Instructions for the task: Repeat word for word, please, only the lines from the one that includes "mouse_move(626, 345)" through the final line of the data.

[Saved data entries]
- - - -

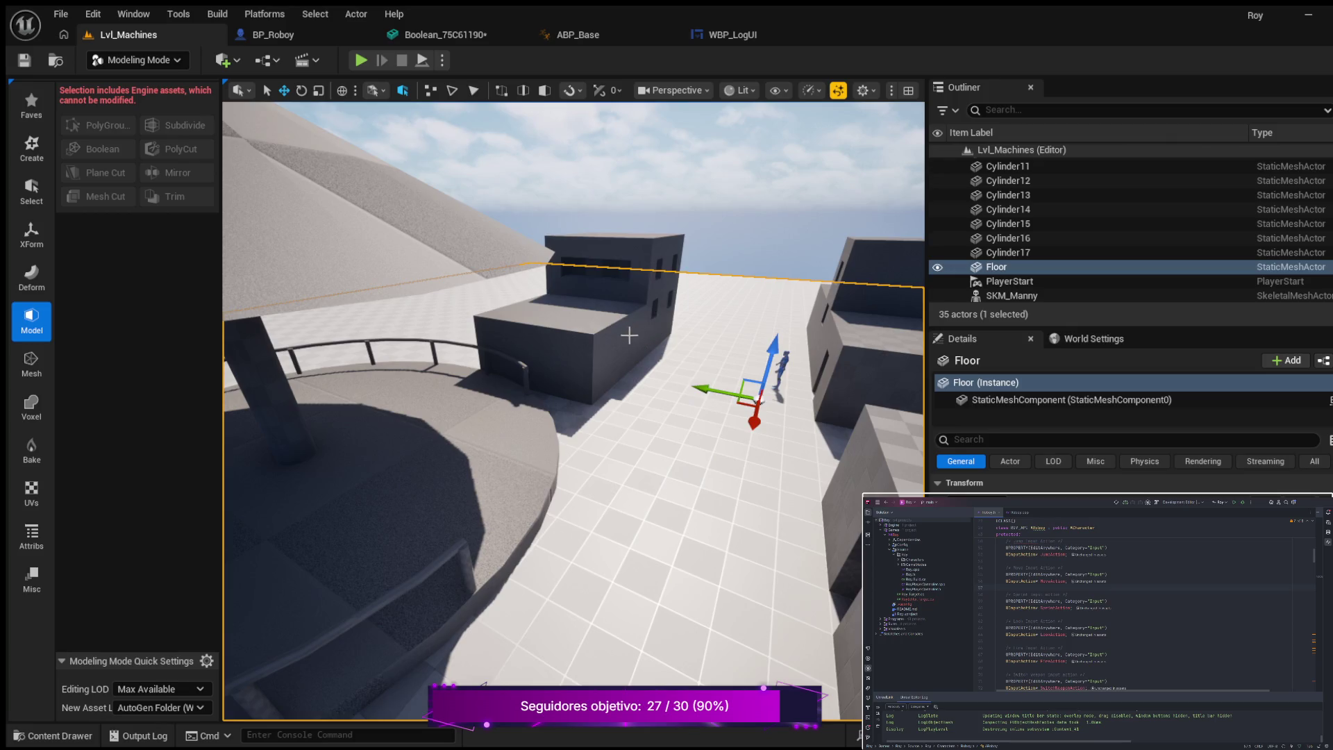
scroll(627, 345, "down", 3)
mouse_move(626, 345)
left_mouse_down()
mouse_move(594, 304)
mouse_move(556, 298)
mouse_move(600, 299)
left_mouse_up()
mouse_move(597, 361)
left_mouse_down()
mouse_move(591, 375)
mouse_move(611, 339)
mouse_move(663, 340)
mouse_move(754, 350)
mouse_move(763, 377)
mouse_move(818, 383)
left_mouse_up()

- - - -

Final answer:
mouse_move(626, 345)
left_mouse_down()
mouse_move(594, 304)
mouse_move(556, 298)
mouse_move(600, 299)
left_mouse_up()
mouse_move(597, 361)
left_mouse_down()
mouse_move(591, 375)
mouse_move(611, 339)
mouse_move(663, 340)
mouse_move(754, 350)
mouse_move(763, 377)
mouse_move(818, 383)
left_mouse_up()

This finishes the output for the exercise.